- **Questions to answer**:
1. In the comment thread on megatrends, the comment about "the end of cheap oil" names several things it would affect. List all of them.
2. Carry on the comment thread on megatrends from the point where it stops.

- **Reading passage**:
┌──


  7. c avatar

    If we’re talking megatrends beyond a 5 year horizon, say 10-20, I would add the end of cheap oil. At the front end: the impact of this on global aviation industry and supply chain/logistics capacity in humanitarian relief. At the back end: the radical impact on the economic efficiency of OECD economies, and their sharply reduced capacity and appetite for ODA. Impact 5/5; Probability 4.9/5

  8. Joe avatar
    Joe

    @Luis Enrique:

    I was being pessimistic – I agree with you on the huge potential for Africa to become a renewables hub. If we could agree a cap on carbon emissions than that process would happen far quicker than it is at the moment.

  9. Jane Reitsma avatar

    I am no expert in this area (I work in education) but I certainly think food security cannot be ignored. The food crisis has been looming. There has been rumblings in the news about the World Food Program not being able to sustain its program because of budget problems (apparently will be $1.1 Billion short on their $2.6 Billion budget). Many countries are clamouring to find ways to maintain their food needs through large scale agriculture projects in African countries and the cost to host countries is relatively unknown at this time. There is a big shift going on here.

    If you are interested in some links- I wrote about it here http://stratosphereinternational.ca/?p=457.

    Maybe I can leave the impact/ probability to an expert in this area.

└──

Stored data entries
┌──

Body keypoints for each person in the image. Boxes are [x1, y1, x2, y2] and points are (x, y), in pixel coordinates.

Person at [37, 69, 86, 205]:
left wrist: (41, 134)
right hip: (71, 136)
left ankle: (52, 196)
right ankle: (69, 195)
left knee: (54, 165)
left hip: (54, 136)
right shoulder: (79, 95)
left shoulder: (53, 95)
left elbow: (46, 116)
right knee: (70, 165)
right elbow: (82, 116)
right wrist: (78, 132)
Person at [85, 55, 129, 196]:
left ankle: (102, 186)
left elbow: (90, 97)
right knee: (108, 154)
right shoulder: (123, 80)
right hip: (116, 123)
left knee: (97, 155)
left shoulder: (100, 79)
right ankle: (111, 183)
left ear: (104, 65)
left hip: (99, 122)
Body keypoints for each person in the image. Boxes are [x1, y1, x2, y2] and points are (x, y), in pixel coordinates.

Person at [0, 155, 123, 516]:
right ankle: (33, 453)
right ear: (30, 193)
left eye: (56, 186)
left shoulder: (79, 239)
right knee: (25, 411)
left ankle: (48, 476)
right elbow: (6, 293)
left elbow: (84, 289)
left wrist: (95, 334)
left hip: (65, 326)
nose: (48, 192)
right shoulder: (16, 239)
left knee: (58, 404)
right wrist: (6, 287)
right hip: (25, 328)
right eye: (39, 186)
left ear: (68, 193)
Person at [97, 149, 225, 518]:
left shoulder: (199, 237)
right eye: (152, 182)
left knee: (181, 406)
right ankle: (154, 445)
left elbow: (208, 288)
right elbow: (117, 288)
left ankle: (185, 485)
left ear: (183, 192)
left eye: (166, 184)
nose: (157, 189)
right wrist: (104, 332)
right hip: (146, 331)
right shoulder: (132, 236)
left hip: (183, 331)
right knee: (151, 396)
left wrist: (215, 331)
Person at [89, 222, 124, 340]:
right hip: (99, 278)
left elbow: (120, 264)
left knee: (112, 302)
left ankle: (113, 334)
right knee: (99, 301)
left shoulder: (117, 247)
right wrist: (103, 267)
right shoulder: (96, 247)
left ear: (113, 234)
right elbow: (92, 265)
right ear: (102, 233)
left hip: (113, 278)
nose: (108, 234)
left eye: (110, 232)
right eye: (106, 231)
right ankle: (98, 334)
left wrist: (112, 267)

└──

- **Replies**:
1.
- The global aviation industry
- Supply chain/logistics capacity in humanitarian relief
- The economic efficiency of OECD economies
- OECD economies' capacity and appetite for ODA

2.
  10. William avatar

    I think under #2 availability of first-rate learning materials must have an effect. I was astonished to hear of Open University’s success with free material on iTunes U, mostly in SE Asia. If you have the Net (OK – big if) the only barrier to learning is our willingnes and ability…

  11. Michael avatar
    Michael

    The NGO I work for did a similar exercise recently. We had similar points to Owen (though some under a less well-articulated umbrella issue of increasing demands for aid effectiveness), plus urbanisation and Ian’s point about different aid actors. Another one we had – we went over 5! – was the “youth bulge” in demographics: more than a billion youths coming through with not enough opportunities for education and employment.
    Impact: 3-4/5. Probability: 5/5

  12. […] so, caveat lector, here’s my attempt at Owen’s megatrends. Things I think will have a major impact on development outcomes in the next 5 […]

  13. Chris Blattman avatar
  14. […] the full post for more on […]

  15. Alex avatar

    Technological levelling; the colonised as coloniser; energy – but not in the way you think. If you look at the data for energy-intensity – i.e. how much energy is used to earn one dollar of income – one thing that stands out is that arguably development *is* increased energy efficiency. This is likely to hit the poor…and also the United States and China, relatively energy-wasteful among rich nations.

  16. KS avatar
    KS

    HIV/AIDS — getting more and more people on first line treatment in an era when the main antiretrovirals were largely unpatented in India and thus readily available was very difficult, but keeping people on treatment and moving to new 1st line treatments and 2nd line treatments is going to be an order of magnitude more difficult.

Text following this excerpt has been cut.